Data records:
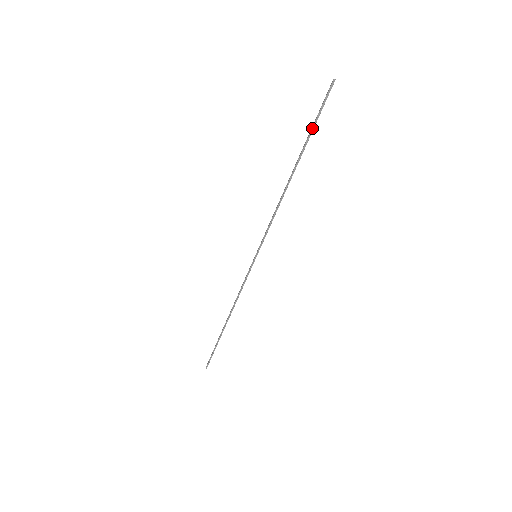
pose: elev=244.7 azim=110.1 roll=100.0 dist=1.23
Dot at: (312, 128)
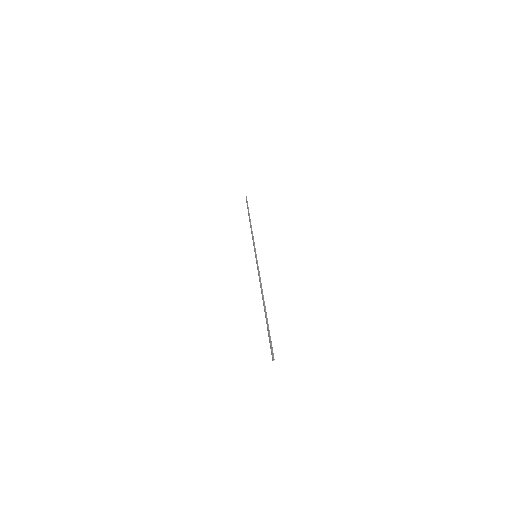
Dot at: (268, 330)
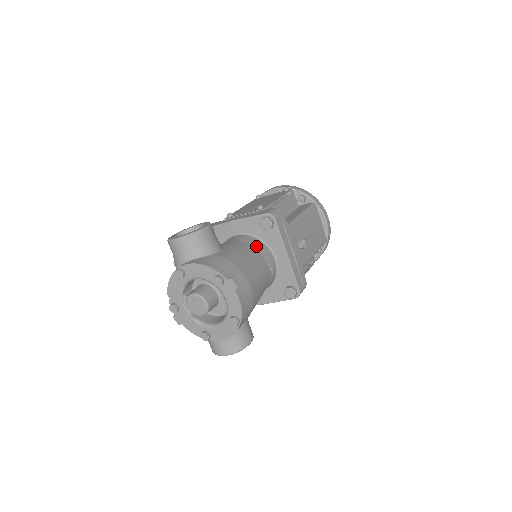
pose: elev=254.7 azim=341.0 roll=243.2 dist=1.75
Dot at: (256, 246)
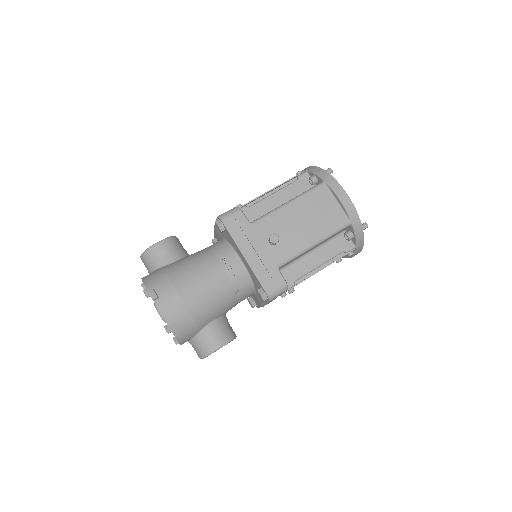
Dot at: (217, 251)
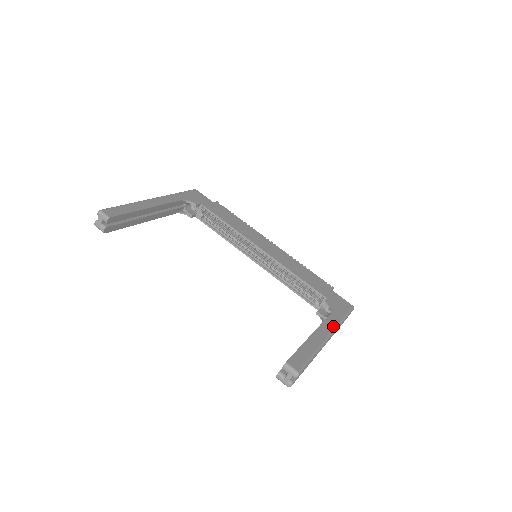
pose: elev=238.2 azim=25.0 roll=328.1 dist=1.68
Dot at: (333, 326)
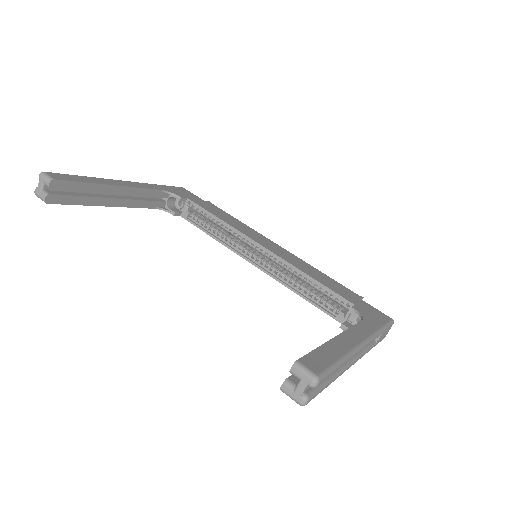
Dot at: (367, 333)
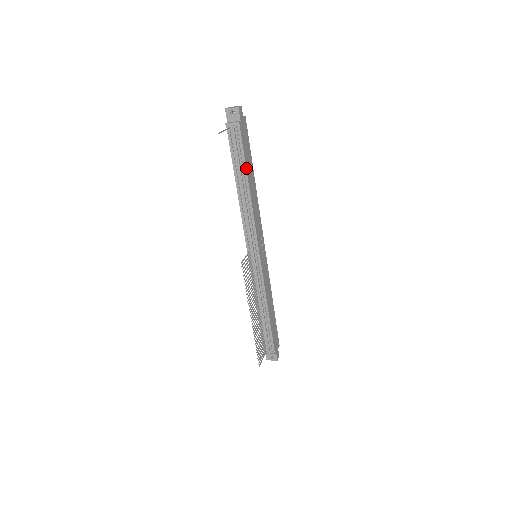
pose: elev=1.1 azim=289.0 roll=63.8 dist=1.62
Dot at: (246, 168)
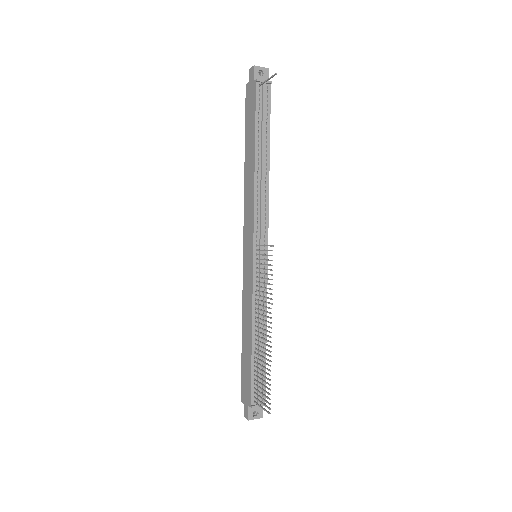
Dot at: (269, 137)
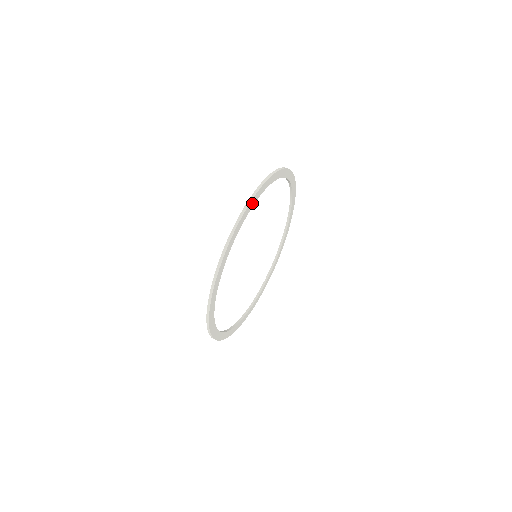
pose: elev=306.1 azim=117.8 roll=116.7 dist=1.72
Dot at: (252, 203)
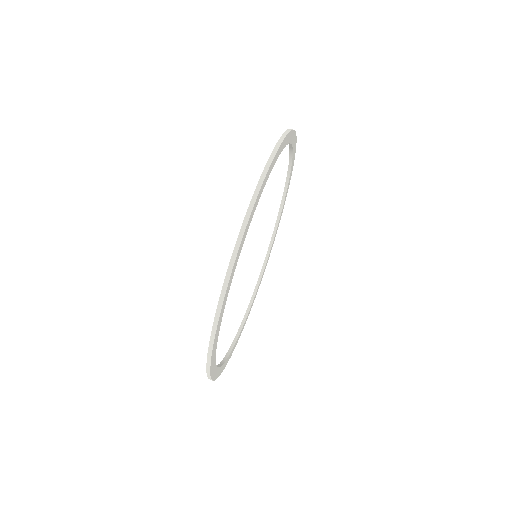
Dot at: (278, 153)
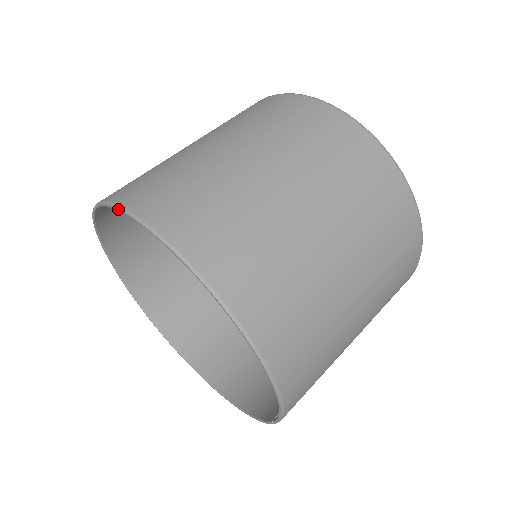
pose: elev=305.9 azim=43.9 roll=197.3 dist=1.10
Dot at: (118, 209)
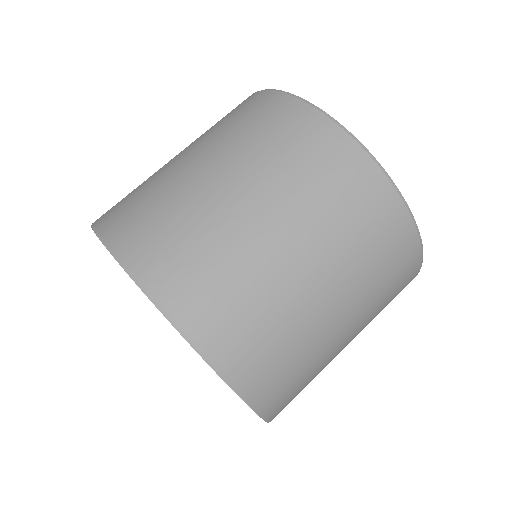
Dot at: occluded
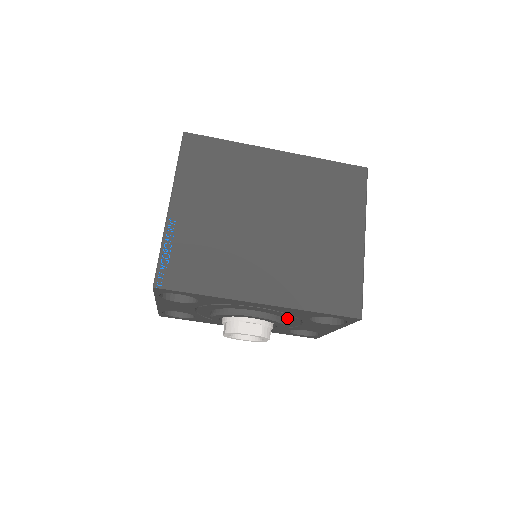
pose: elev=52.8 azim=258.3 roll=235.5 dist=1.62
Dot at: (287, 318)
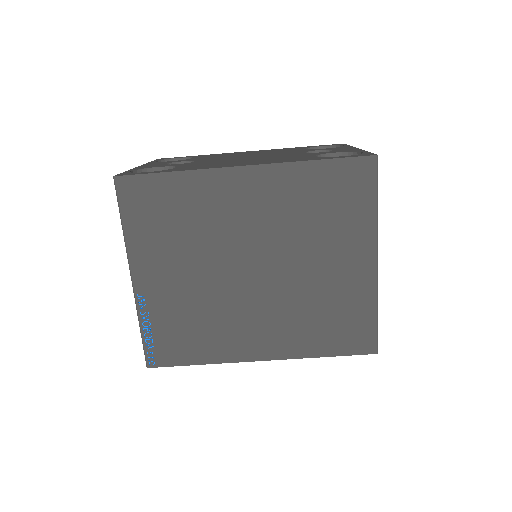
Dot at: occluded
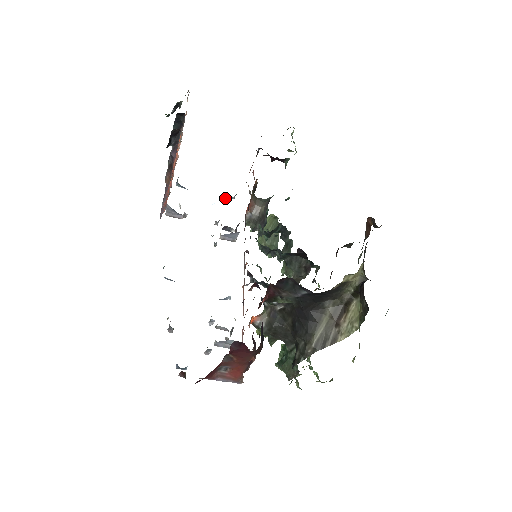
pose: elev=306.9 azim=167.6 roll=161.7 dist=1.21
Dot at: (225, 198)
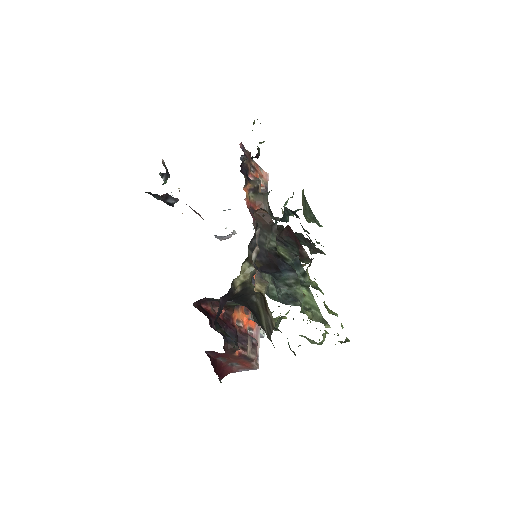
Dot at: occluded
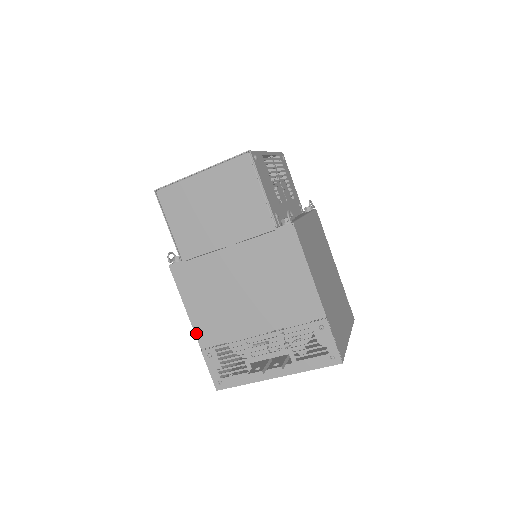
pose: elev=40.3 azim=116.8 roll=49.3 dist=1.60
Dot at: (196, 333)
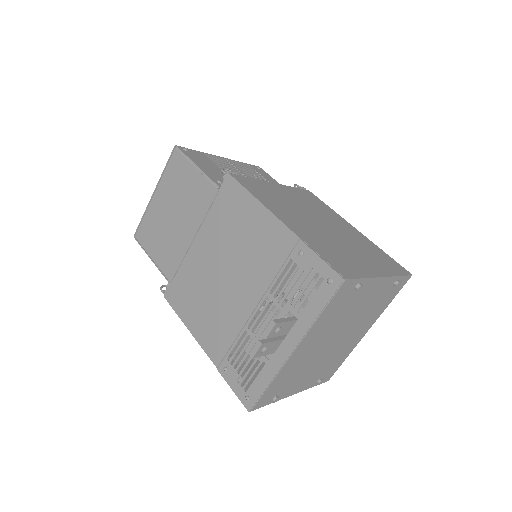
Dot at: (206, 352)
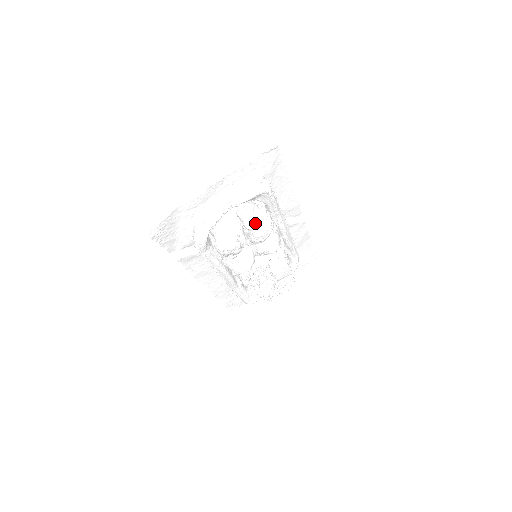
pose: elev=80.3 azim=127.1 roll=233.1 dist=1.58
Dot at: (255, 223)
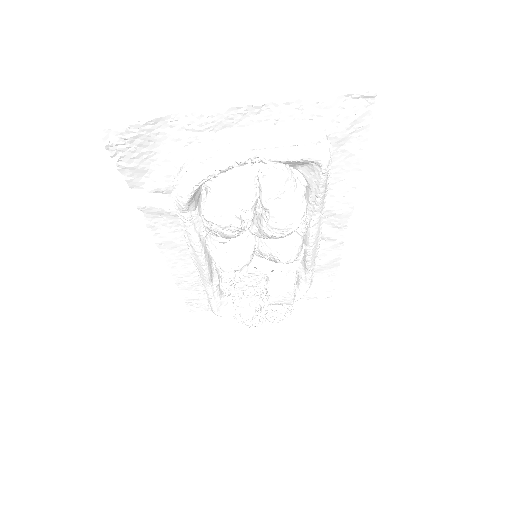
Dot at: (279, 203)
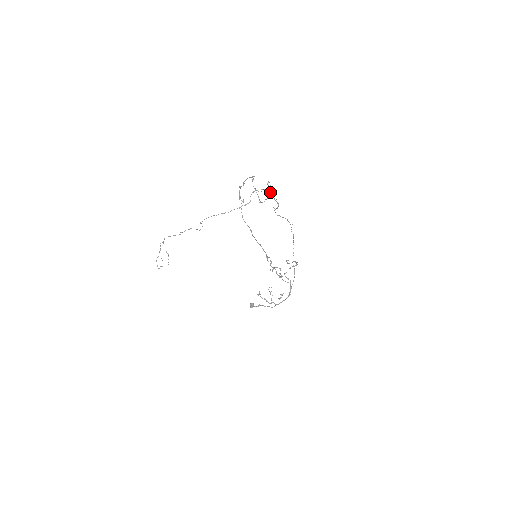
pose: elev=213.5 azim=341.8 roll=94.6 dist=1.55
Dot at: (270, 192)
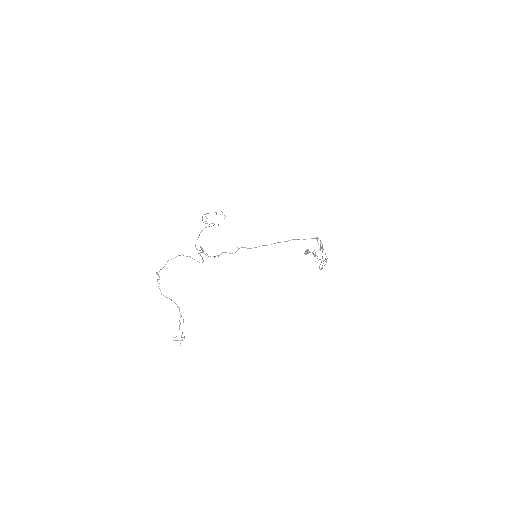
Dot at: (203, 260)
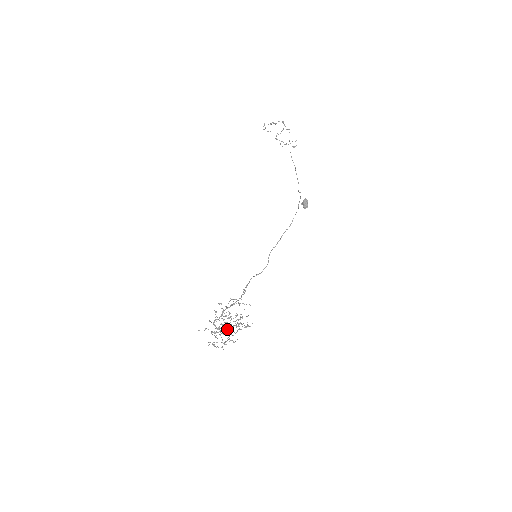
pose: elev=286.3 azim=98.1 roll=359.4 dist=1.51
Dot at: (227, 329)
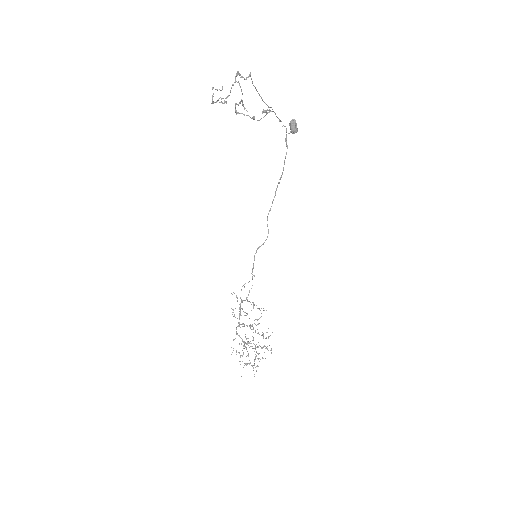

Instructions for the task >> Reproduce every line of the records above word for word, omitting the pictures.

Complete output >>
pose: elev=244.7 azim=110.1 roll=100.0 dist=1.23
Dot at: (312, 128)
Dot at: (268, 330)
pose: elev=254.7 azim=341.0 roll=243.2 dist=1.75
Dot at: (256, 246)
Dot at: (217, 251)
pose: elev=238.2 azim=25.0 roll=328.1 dist=1.68
Dot at: (333, 326)
Dot at: (367, 333)
pose: elev=1.1 azim=289.0 roll=63.8 dist=1.62
Dot at: (246, 168)
Dot at: (269, 137)
pose: elev=306.1 azim=117.8 roll=116.7 dist=1.72
Dot at: (252, 203)
Dot at: (278, 153)
pose: elev=305.9 azim=43.9 roll=197.3 dist=1.10
Dot at: (118, 209)
Dot at: occluded
pose: elev=52.8 azim=258.3 roll=235.5 dist=1.62
Dot at: (287, 318)
Dot at: occluded
pose: elev=306.9 azim=167.6 roll=161.7 dist=1.21
Dot at: (225, 198)
Dot at: occluded
pose: elev=40.3 azim=116.8 roll=49.3 dist=1.60
Dot at: (196, 333)
Dot at: (206, 352)
pose: elev=80.3 azim=127.1 roll=233.1 dist=1.58
Dot at: (255, 223)
Dot at: (279, 203)
pose: elev=213.5 azim=341.8 roll=94.6 dist=1.55
Dot at: (270, 192)
Dot at: (203, 260)
pose: elev=286.3 azim=98.1 roll=359.4 dist=1.51
Dot at: (227, 329)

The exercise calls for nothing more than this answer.